I will be docking On the Basis of Sex points throughout the review for its workmanlike, if unremarkable, storytelling and visual style. However, director Mimi Leder’s opening shot is among the best that 2018 had to offer. We meet Ruth in 1956, walking towards her Harvard Law school classroom on the first day of her first year. She walks with authority, but is surrounded exclusively by young men, her blue dress standing out in a sea of suits and ties, swarming like sharks. Harvard is an intimidating atmosphere for Ruth and her eight fellow female classmates, with subtle sexism facing them everywhere they go, particularly from Dean Griswold (Sam Waterston). Ginsburg has the support and love of her husband, second year student Martin (Armie Hammer), but a discriminating workforce makes it increasingly difficult for her to get a job that puts her true talents to use.

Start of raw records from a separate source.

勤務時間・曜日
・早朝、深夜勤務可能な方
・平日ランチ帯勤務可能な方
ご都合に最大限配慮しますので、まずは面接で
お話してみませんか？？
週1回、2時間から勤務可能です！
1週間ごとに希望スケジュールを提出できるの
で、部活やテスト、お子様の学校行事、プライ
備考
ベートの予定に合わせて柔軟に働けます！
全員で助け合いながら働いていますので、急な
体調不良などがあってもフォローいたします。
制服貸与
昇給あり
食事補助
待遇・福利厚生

By design, On the Basis of Sex is a very manipulative movie, a fangirling tribute to one of history’s important icons. Leder wants you to feel fury when doors are closed on Ruth just because of her gender, and she also wants you to applaud when she sticks it to the sexist society pushing her down. It’s nonetheless effective, particularly as Ruth finds that key case she’s been looking for in 1970, involving a man who was denied a tax deduction for nursing care needed for his sick mother. Seeing this as an opening to challenge gender standards by arguing the denial is discriminatory against the traditional roles of men, Ruth and Mel eventually find backing from the ACLU and its legal director, the gruff and stubborn Mel Wulf (Justin Theroux, effectively playing against comedic type).
In true familiar biopic fashion, their legal opposition could not be more cartoonishly sexist and two-dimensional. Waterston’s Griswold is almost always shot in dark shadows and oblique, uncomfortable angles, reinforcing the overt piggish dialogue he’s forced to read. Not faring much better are Professor Brown (Stephen Root) and James Bozarth (Jack Reynor), lawyers set to put the progression of women to rest. They’re the despicable manifestations of the portion of society stuck in the times, offset by a youth movement ready to protest and take to the streets (including Ruth’s daughter Jane). The villains serve their purpose, but it comes at the expense of any kind of interesting character writing.
A movie like On the Basis of Sex is allowed to be manipulative as long as it makes you feel the emotional highs in its rousing courtroom speeches and filibustering monologues. Leder makes sure that the moments that really need to land hit with monumental importance and impact, particularly in the final 20-30 minutes. You really can feel the weight of the final case, and what it would mean if Ruth and Martin were to fail. We know the outcome, but given the slippery slope we’ve seen in contemporary times that can come if we start losing the fight for progressivism, we’re still holding our breath.
Jones’ tremendous performance adds to that desperation and brevity. For a movie that often finds itself treating Ginsburg like a legal god, Jones remarkably makes her feel fully developed. She really leans into how her personal shortcomings as an inexperienced litigator and public speaker, and how those weaknesses threaten to negate her natural talents and jeopardize her entire life’s work. Hammer’s character, serving as a more charismatic yin to Ruth’s blunt and determined yang, is a bit bland, but his natural screen presence and chemistry with Jones provides more than enough enjoyment.
On the Basis of Sex certainly wants you thinking just as much about 2019 as you are about 1970. It’s a message movie from start to finish, a reminder of the past’s triumphs and a call to action to keep Ruth’s mission moving in that direction. Those impassioned good intentions limit how special and unique as a film On the Basis of Sex can be, but as a crowd pleasing history lesson about one of the most important women of the last two centuries, I certainly rule in favor of a watch.